§ **TASKS TO CARRY OUT**
#1 In the RealityKit text, which iOS versions do RealityView, ManipulationComponent, and MeshInstancesComponent require?
#2 For each statement below, say whether the RealityKit text agrees with it, and quote the deciding words. (a) The post covers Reality Composer Pro's shader graph. (b) SceneKit is UIKit-only. (c) The post assumes familiarity with SwiftUI basics and async/await.
#3 Please write the next part of the RealityKit text, picking up after its last sentence.

TEXT Block Start

This post covers RealityKit’s entity-component architecture, building and loading 3D content, gesture-driven manipulation, instanced rendering, and environment occlusion. We will not cover visionOS-specific immersive spaces or Reality Composer Pro’s shader graph — those are handled in visionOS Primer and Reality Composer Pro. This assumes familiarity with SwiftUI basics and async/await.

Note: RealityKit is available on iOS 13+ but the APIs discussed in this post — particularly RealityView, ManipulationComponent, and MeshInstancesComponent — require iOS 18+ or iOS 26. Platform availability is noted for each API.

Contents

The Problem

Imagine building a Pixar-themed AR exhibit app where visitors can place Buzz Lightyear, Woody, and the Toy Story aliens on tables around a museum. The naive approach is to load a model, add it to a scene, and wire up gesture recognizers manually:

// The SceneKit / pre-RealityView approach — tightly coupled and platform-specific
import SceneKit
import ARKit

class ExhibitViewController: UIViewController, ARSCNViewDelegate {
    let sceneView = ARSCNView()
    var buzzNode: SCNNode?

    override func viewDidLoad() {
        super.viewDidLoad()
        sceneView.delegate = self
        sceneView.scene = SCNScene()
        view.addSubview(sceneView)

        // Manual model loading with no async support
        guard let scene = SCNScene(named: "BuzzLightyear.usdz") else { return }
        buzzNode = scene.rootNode.childNode(withName: "Buzz", recursively: true)

        // Manual gesture recognition
        let pan = UIPanGestureRecognizer(target: self, action: #selector(handlePan))
        let pinch = UIPinchGestureRecognizer(target: self, action: #selector(handlePinch))
        let rotation = UIRotationGestureRecognizer(
            target: self,
            action: #selector(handleRotation)
        )
        sceneView.addGestureRecognizer(pan)
        sceneView.addGestureRecognizer(pinch)
        sceneView.addGestureRecognizer(rotation)
    }

    // 50+ lines of gesture handling, hit testing, node transforms...
}

This approach has compounding problems. SceneKit is UIKit-only, so you cannot embed it natively in SwiftUI without UIViewRepresentable. Gesture handling requires manual hit tests, transform math, and state tracking across three separate recognizer callbacks. And none of this code transfers to visionOS, where the interaction model is entirely different.

RealityKit solves all of these problems with a unified entity-component system, SwiftUI-native RealityView, declarative gesture support via ManipulationComponent, and cross-platform compatibility from iPhone to Apple Vision Pro.

TEXT Block End
SUPPLIED ENTRIES Block Start

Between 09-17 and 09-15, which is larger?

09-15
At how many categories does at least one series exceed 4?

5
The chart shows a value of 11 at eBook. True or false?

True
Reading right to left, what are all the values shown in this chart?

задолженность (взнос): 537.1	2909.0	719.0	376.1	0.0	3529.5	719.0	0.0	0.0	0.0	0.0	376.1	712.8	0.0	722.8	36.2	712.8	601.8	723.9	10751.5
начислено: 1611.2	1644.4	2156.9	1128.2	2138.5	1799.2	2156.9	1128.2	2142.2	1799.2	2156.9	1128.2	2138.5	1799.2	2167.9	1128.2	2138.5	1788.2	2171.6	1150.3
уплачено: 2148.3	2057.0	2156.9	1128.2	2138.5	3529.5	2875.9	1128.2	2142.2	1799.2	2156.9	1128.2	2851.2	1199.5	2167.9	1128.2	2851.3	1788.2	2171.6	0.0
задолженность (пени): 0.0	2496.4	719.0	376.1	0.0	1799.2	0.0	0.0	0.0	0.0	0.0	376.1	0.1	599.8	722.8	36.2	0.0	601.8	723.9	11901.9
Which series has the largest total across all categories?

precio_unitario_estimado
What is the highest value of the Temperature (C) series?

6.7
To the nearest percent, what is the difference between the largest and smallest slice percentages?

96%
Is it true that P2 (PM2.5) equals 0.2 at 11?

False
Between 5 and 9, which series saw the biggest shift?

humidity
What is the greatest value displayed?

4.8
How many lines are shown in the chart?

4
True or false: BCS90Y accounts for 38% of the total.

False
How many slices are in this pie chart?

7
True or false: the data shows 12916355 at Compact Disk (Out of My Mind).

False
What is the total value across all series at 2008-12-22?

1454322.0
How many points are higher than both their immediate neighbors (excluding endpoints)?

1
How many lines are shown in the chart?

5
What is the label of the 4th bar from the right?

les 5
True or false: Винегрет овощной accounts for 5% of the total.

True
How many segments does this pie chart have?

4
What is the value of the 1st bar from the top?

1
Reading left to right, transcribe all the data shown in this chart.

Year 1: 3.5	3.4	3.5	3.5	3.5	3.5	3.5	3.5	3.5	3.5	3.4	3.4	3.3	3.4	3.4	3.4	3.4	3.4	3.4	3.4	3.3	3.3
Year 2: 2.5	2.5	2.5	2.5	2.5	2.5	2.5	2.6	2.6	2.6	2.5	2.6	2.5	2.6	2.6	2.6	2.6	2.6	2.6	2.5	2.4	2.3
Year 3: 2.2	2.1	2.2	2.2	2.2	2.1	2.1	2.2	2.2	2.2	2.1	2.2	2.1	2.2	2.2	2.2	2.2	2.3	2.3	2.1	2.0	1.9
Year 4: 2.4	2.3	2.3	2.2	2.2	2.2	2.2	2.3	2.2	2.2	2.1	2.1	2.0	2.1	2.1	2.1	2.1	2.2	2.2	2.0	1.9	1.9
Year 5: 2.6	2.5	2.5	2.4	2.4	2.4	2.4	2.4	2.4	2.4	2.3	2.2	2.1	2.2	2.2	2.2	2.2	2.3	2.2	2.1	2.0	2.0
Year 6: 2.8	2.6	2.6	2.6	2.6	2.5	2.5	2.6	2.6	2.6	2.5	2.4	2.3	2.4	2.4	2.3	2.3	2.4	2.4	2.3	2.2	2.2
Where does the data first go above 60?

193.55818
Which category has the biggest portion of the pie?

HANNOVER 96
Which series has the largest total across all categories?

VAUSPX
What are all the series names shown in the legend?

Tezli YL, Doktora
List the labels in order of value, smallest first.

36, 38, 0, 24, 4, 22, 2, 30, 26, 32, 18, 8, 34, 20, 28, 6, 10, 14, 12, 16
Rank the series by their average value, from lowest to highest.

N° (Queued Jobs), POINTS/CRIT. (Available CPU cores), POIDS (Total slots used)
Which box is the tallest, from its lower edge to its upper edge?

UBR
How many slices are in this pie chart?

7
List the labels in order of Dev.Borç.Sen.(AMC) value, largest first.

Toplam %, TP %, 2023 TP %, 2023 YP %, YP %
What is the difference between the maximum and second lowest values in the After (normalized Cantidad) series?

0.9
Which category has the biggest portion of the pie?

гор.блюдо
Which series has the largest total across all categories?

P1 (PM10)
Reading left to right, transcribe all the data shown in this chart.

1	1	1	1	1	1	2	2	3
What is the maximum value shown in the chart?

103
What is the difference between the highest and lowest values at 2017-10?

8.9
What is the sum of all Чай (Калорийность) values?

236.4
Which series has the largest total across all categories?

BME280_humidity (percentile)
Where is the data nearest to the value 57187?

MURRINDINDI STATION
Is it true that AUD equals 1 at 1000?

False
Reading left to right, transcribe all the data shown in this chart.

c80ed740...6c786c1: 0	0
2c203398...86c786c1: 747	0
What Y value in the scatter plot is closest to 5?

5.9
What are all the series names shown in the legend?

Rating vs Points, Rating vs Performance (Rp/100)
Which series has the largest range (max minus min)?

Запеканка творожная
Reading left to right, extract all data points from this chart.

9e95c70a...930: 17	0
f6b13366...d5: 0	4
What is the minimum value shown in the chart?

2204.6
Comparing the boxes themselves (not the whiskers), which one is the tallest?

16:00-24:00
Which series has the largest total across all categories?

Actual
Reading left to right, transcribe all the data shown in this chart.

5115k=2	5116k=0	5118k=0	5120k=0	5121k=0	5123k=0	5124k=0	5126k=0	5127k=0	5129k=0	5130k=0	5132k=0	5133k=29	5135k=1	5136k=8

SUPPLIED ENTRIES Block End

§ **RESULTS FOR THE EXERCISE**
#1 They require iOS 18+ or iOS 26.

#2
(a) No: "We will not cover visionOS-specific immersive spaces or Reality Composer Pro’s shader graph"
(b) Yes: "SceneKit is UIKit-only, so you cannot embed it natively in SwiftUI without UIViewRepresentable"
(c) Yes: "This assumes familiarity with SwiftUI basics and async/await."

#3
Entity-Component Architecture

Apple Docs: Entity — RealityKit

RealityKit uses an entity-component-system (ECS) architecture. If you have worked with game engines like Unity or Unreal, the pattern will be familiar:

  • Entity: A container. It has a transform (position, rotation, scale) and an identity, but no behavior or appearance on its own.
  • Component: A bag of data that gives an entity capabilities — a mesh, a material, physics properties, accessibility traits, or custom app logic.
  • System: Logic that runs every frame and operates on entities with matching components.

Here is a minimal entity with a visual representation — a toy block for our Pixar exhibit:

import RealityKit

@available(iOS 18, *)
@MainActor
func createToyBlock() -> ModelEntity {
    let mesh = MeshResource.generateBox(size: 0.1, cornerRadius: 0.005)
    let material = SimpleMaterial(
        color: .init(red: 0.2, green: 0.4, blue: 0.9, alpha: 1.0),
        roughness: 0.3,
        isMetallic: false
    )
    let block = ModelEntity(mesh: mesh, materials: [material])
    block.name = "PixarToyBlock"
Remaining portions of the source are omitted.